When a child recently arrived at CentraState suffering seizures, Dr. Jonna was asked to help diagnose the problem. In a special room at Saint Peter’s equipped with computers and monitors, Dr. Jonna could see all of the young patient’s vital signs and imaging scans in real time. Telemedicine equipment such as secure video conference technology allows specialists such as Dr. Jonna to see what the doctors treating the patient see and to talk to other healthcare providers during examinations to assess symptoms.

This new technology helps the doctor who is communicating remotely to work as if he or she is in the exam room. So via a camera-equipped stethoscope at CentraState, Dr. Jonna was able to conduct his own virtual physical exam on the patient. These special stethoscopes equipped with microphones enable a far-away doctor to instantly hear a patient’s heart or lungs. Other equipment, including special ophthalmoscopes, which come with a light source and a camera, allow the doctor to see inside a patient’s eye in real time.

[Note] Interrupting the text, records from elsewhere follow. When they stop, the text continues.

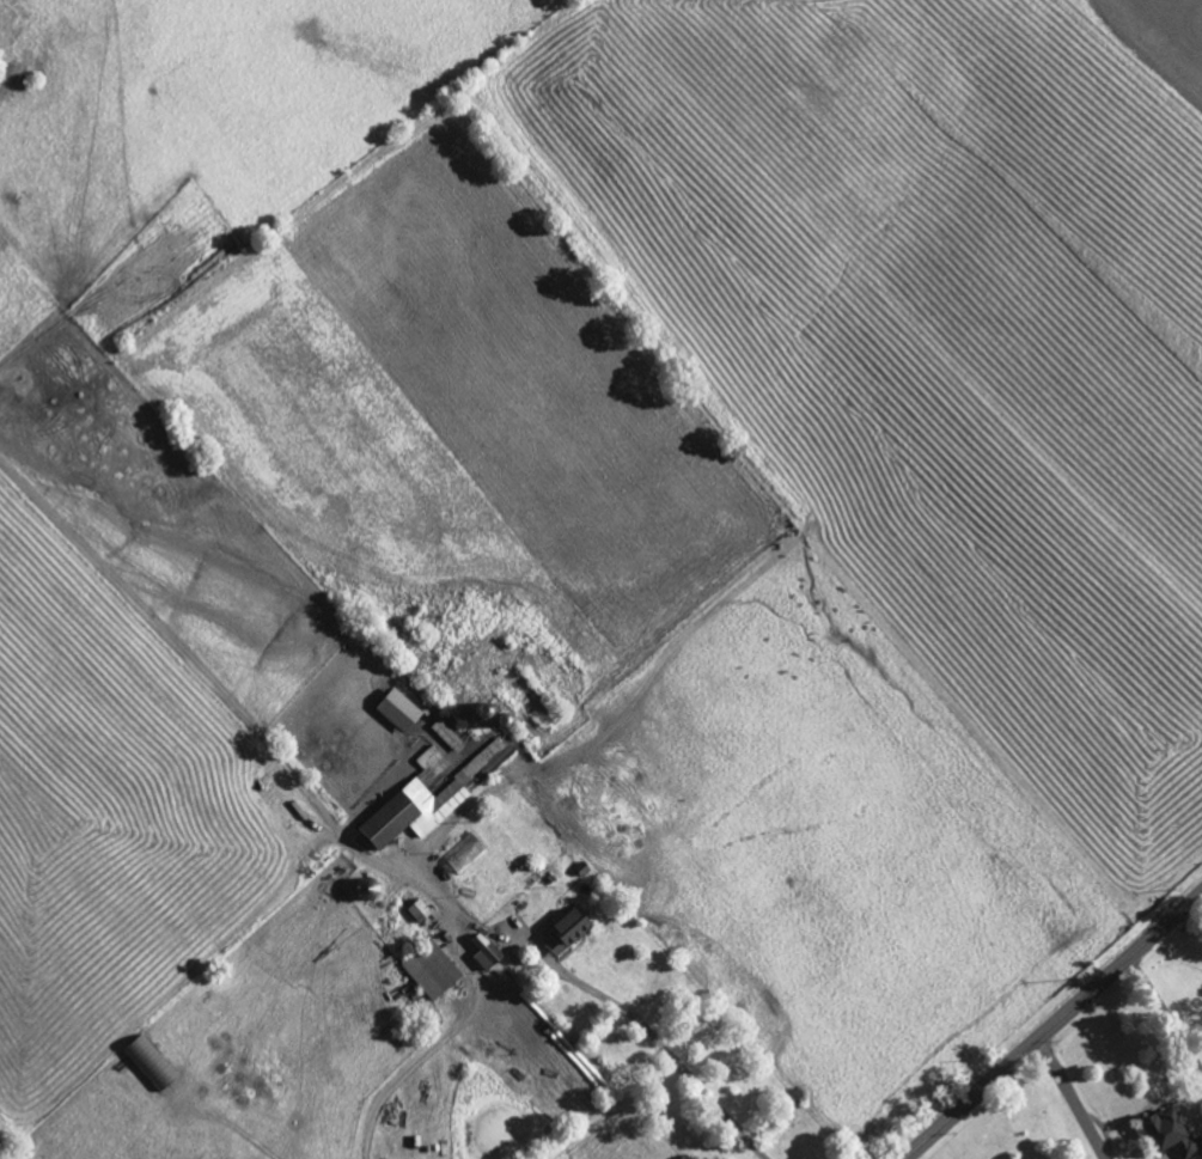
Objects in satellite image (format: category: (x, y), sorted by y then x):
building: (399, 708)
building: (501, 716)
building: (448, 734)
building: (428, 794)
building: (465, 852)
building: (420, 908)
building: (567, 929)
road: (514, 936)
building: (486, 950)
building: (433, 968)
road: (1052, 1024)
building: (151, 1060)
road: (1076, 1096)
building: (1171, 1132)

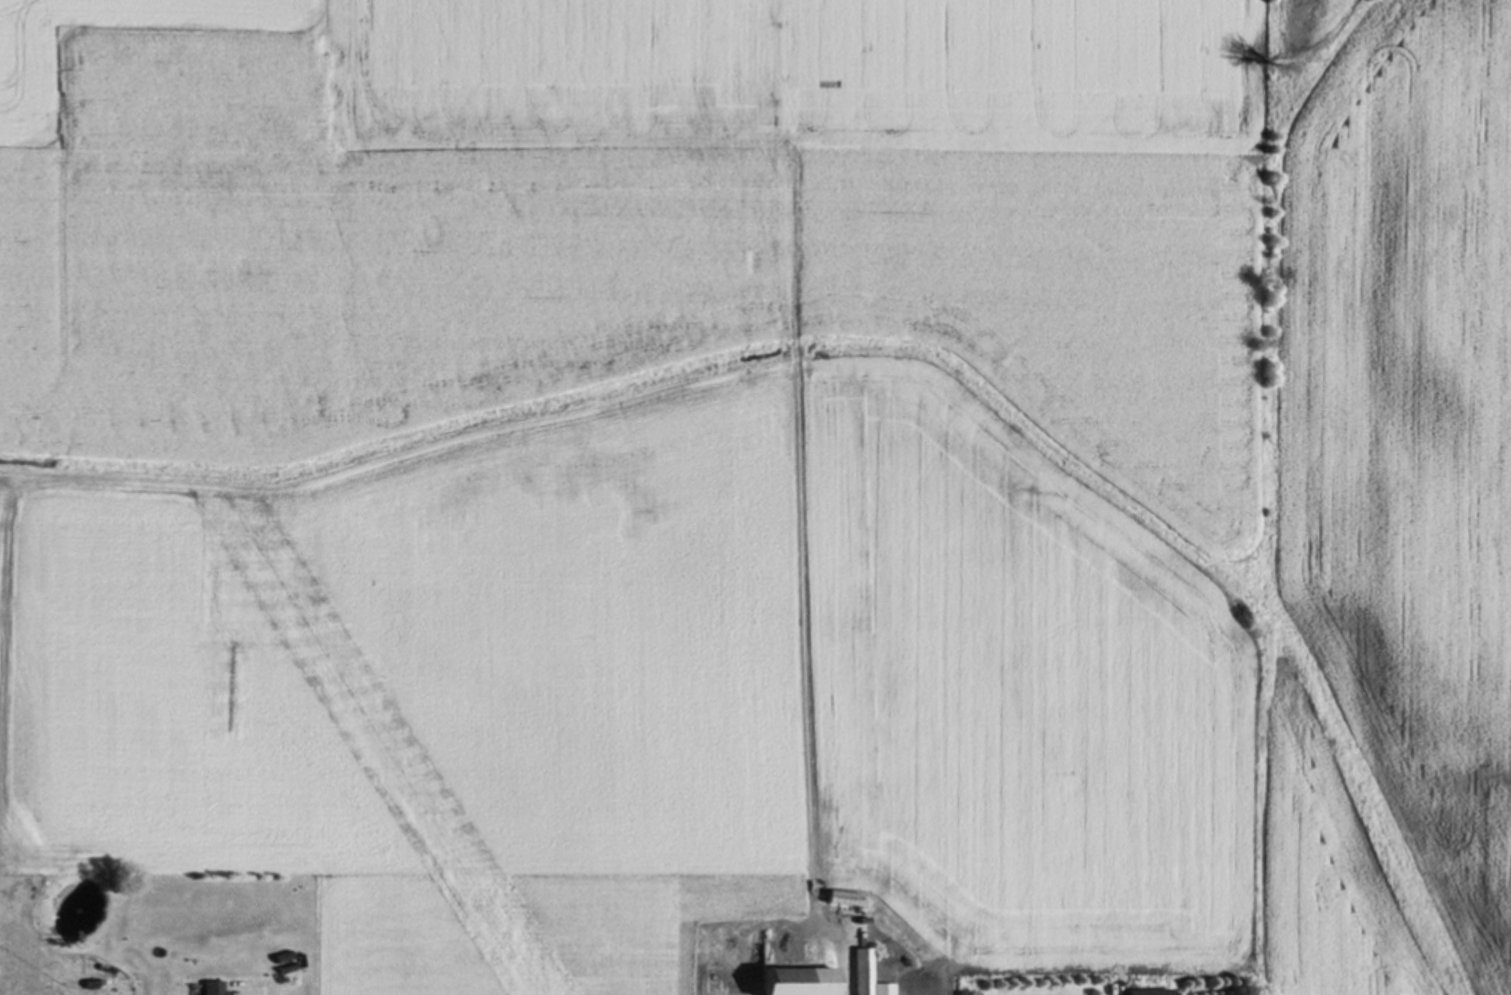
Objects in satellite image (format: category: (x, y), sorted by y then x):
road: (845, 949)
building: (869, 975)
building: (803, 978)
building: (715, 981)
building: (215, 988)
road: (258, 992)
building: (934, 992)
road: (1118, 992)
building: (1150, 992)
building: (970, 994)

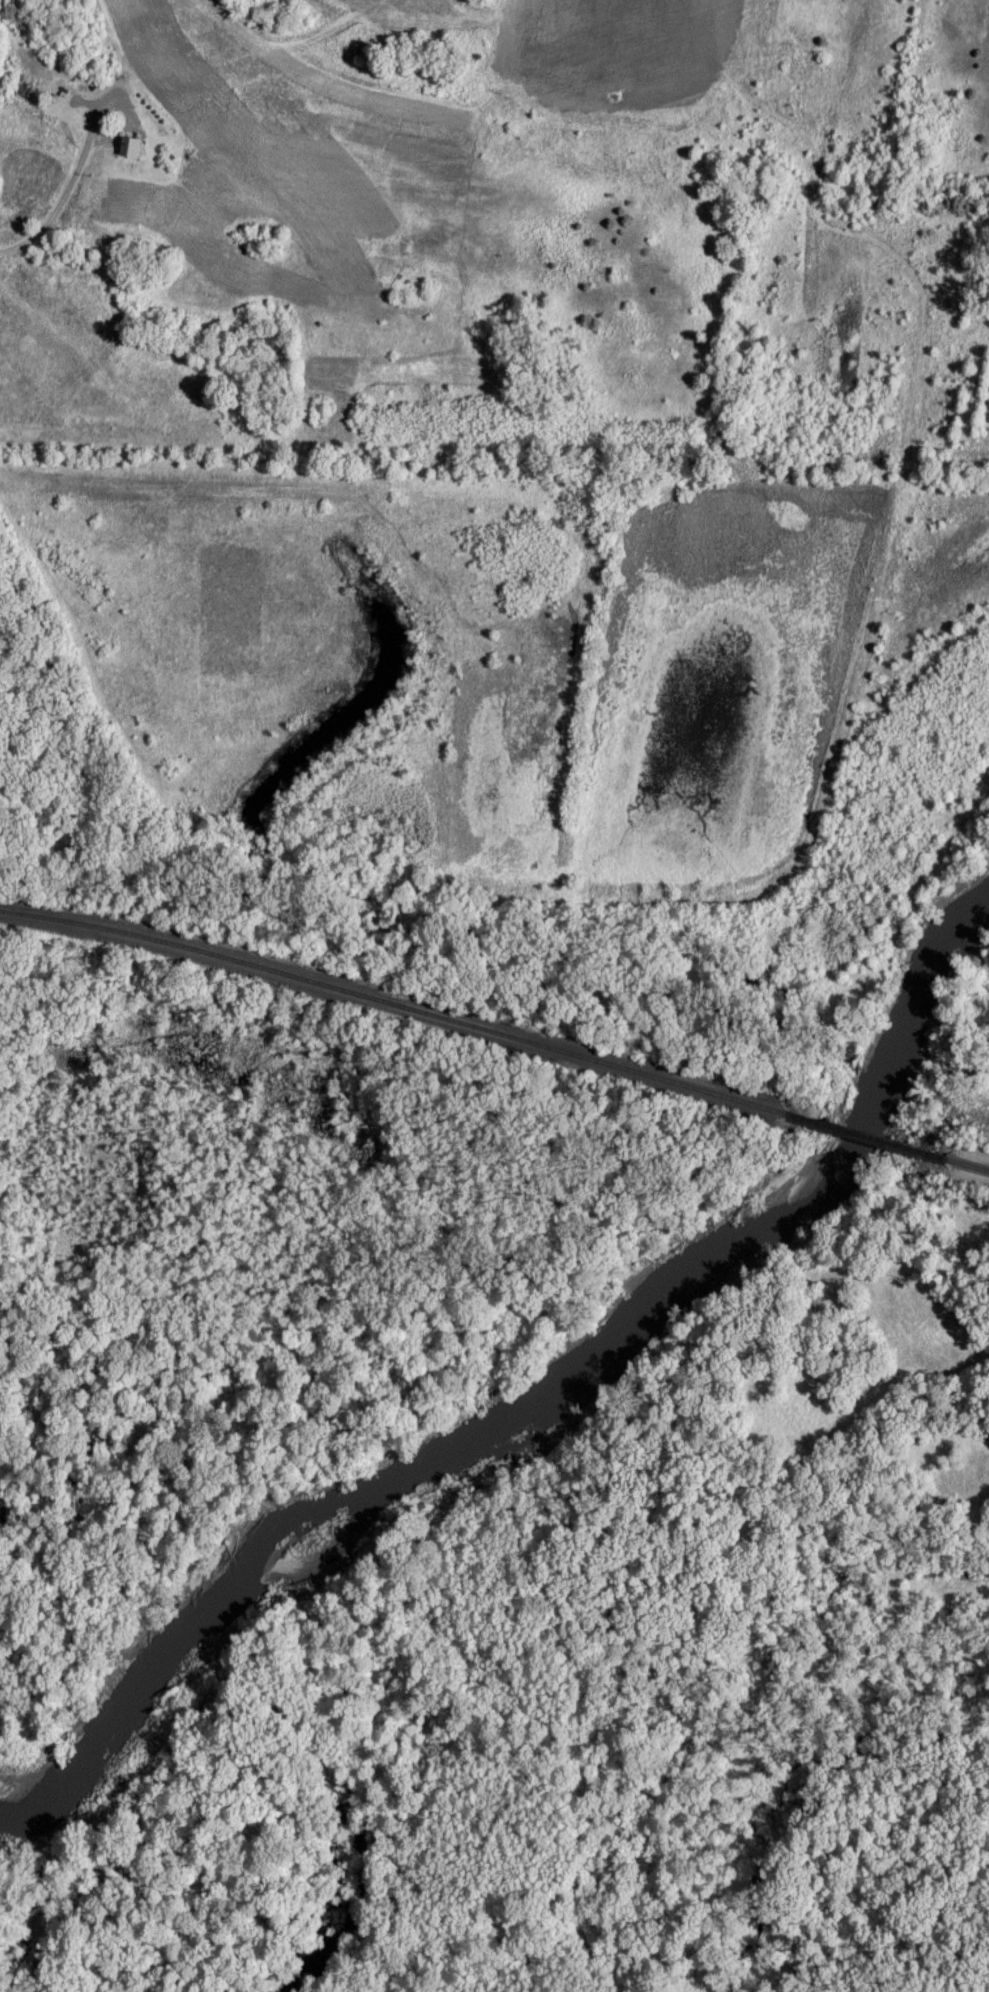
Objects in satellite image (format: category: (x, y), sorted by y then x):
building: (30, 92)
building: (130, 148)
road: (214, 157)
railway: (394, 1005)
railway: (873, 1139)
railway: (975, 1168)
river: (544, 1386)

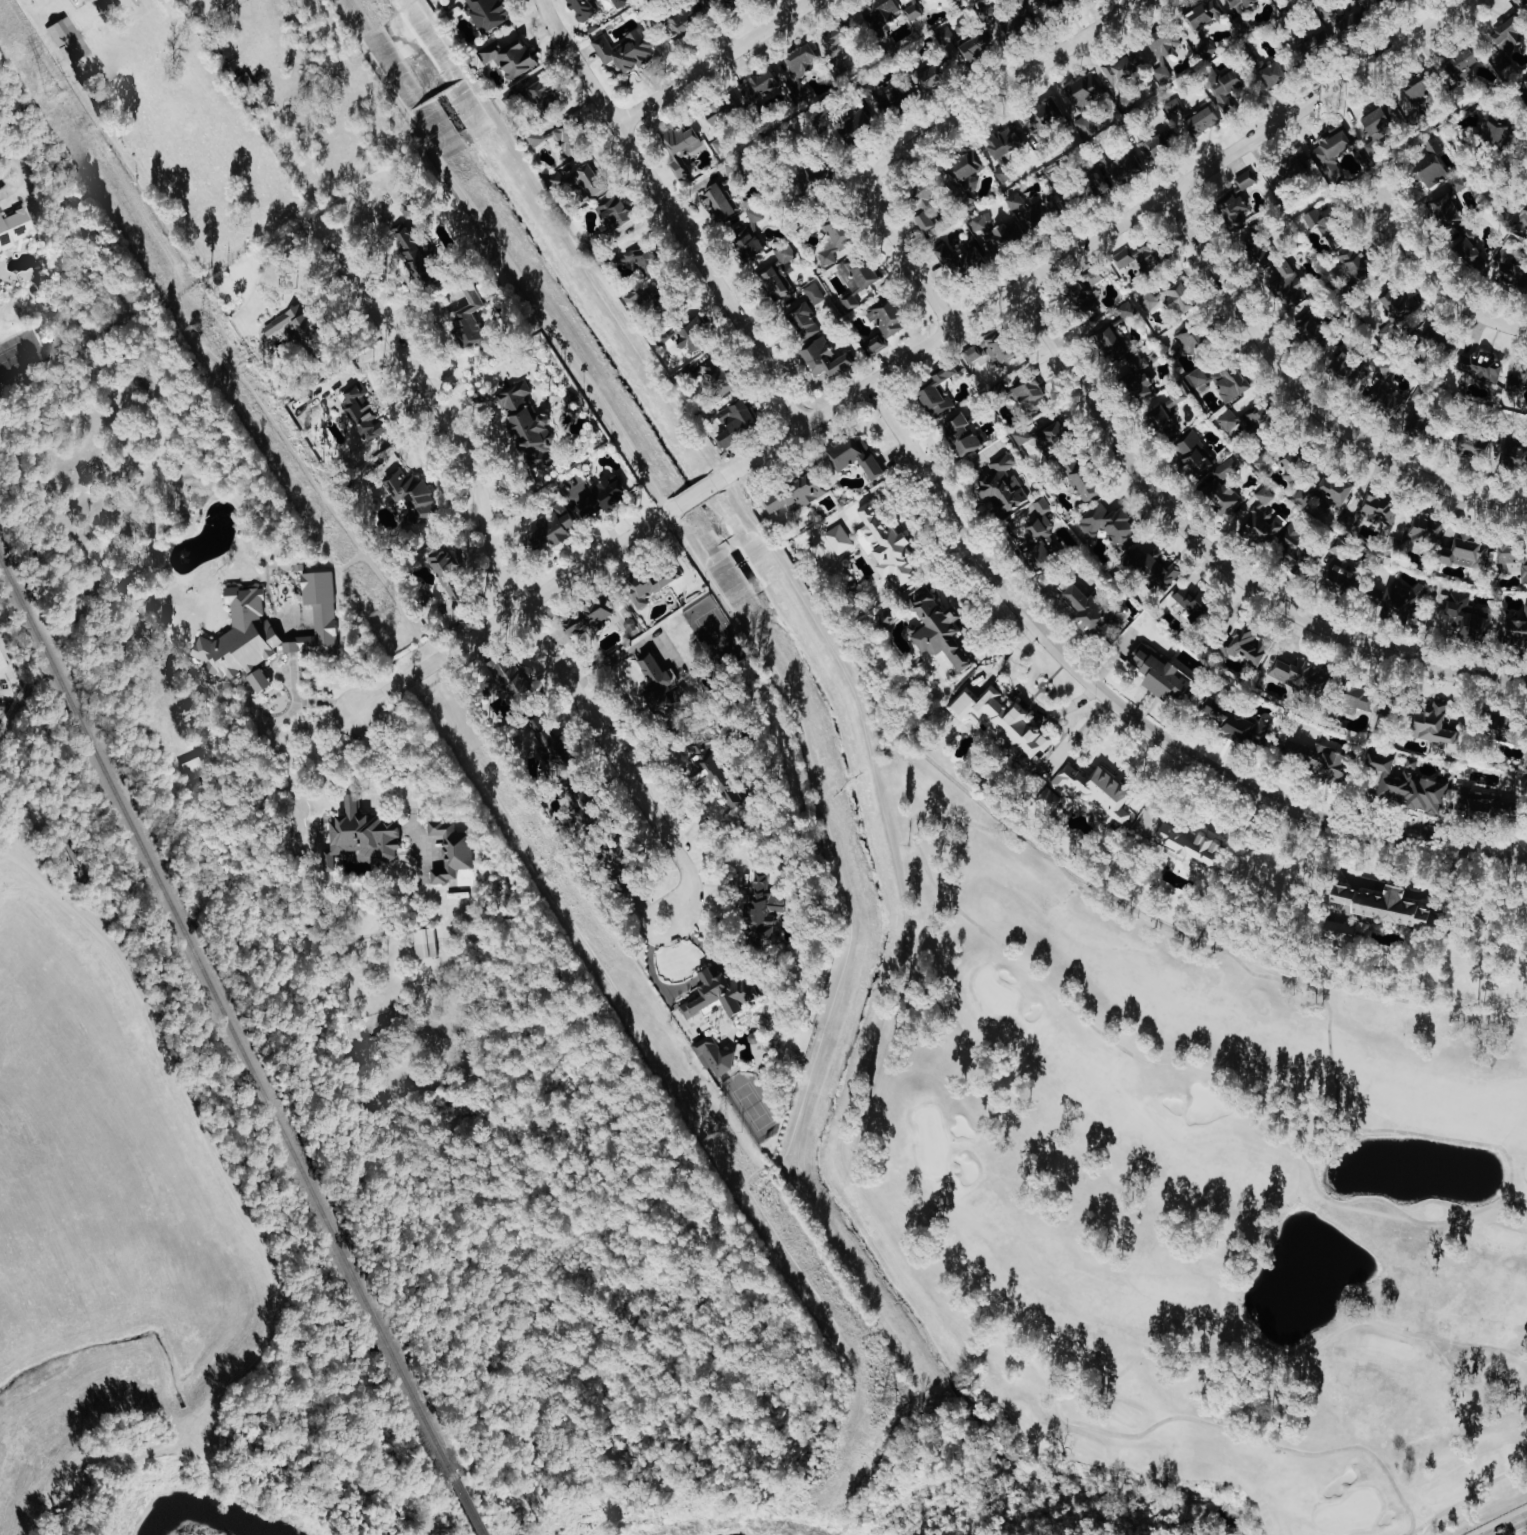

“The child had multiple problems with his heart and brain, and we helped diagnose increased fluid in the brain that required surgery,” Dr. Jonna explains. The young patient was transported to Saint Peter’s for the surgery. “We also were able to talk to the parents and the hospital staff and answer all their questions. The parents were very happy they could communicate with us before they even came here.” The child, he says, is now fine.

“The use of this technology, offering real-time treatment, visualization and interaction, is a real advance in helping to achieve better outcomes in children,” says Bipin Patel, M.D., chairman of Pediatrics at The Children’s Hospital at Saint Peter’s. “Not all hospitals have physicians in every pediatric specialty, so this can put physicians and hospitals in a position to interact with a wide array of appropriate specialists.”

As a state-designated acute care children’s hospital, The Children’s Hospital at Saint Peter’s University Hospital offers a full range of pediatric specialized services for newborns and children through young adulthood. The Children’s Hospital at Saint Peter’s operates one of the largest, most advanced neonatal intensive care units in the country. Our state-designated Regional Perinatal Center is renowned throughout New Jersey for the exceptional level of high-risk maternity and neonatal care provided.

Telemedicine’s technology doesn’t just reach specialists in a special room at the hospital. “We also have the capability to access service through desktop computers and iPads,” says Dr. Patel. “The physician can be at any location where an Internet connection exists. We have access 24/7, even at home or on the road.” Case in point: that call that Dr. Jonna received in the middle of the night when he got out of bed to consult with doctors.

Saint Peter’s hopes to expand its telemedicine programs to other community hospitals. “With a continued national shortage of pediatric specialists, creating a virtual pediatric specialty program is ultimately the key way to provide care for kids throughout the state,” says David Jaipersaud, administrative director of the Department of Pediatrics at The Children’s Hospital. “In the future, we hope to advance to a level where we can provide routine outpatient specialty care—and perhaps someday even home care.”

Imagine that: your child at home, being treated by a specialist who is miles away. “It’s almost like our physician is in the room with them,” says Dr. Jonna. “And the most important thing is, the child benefits.”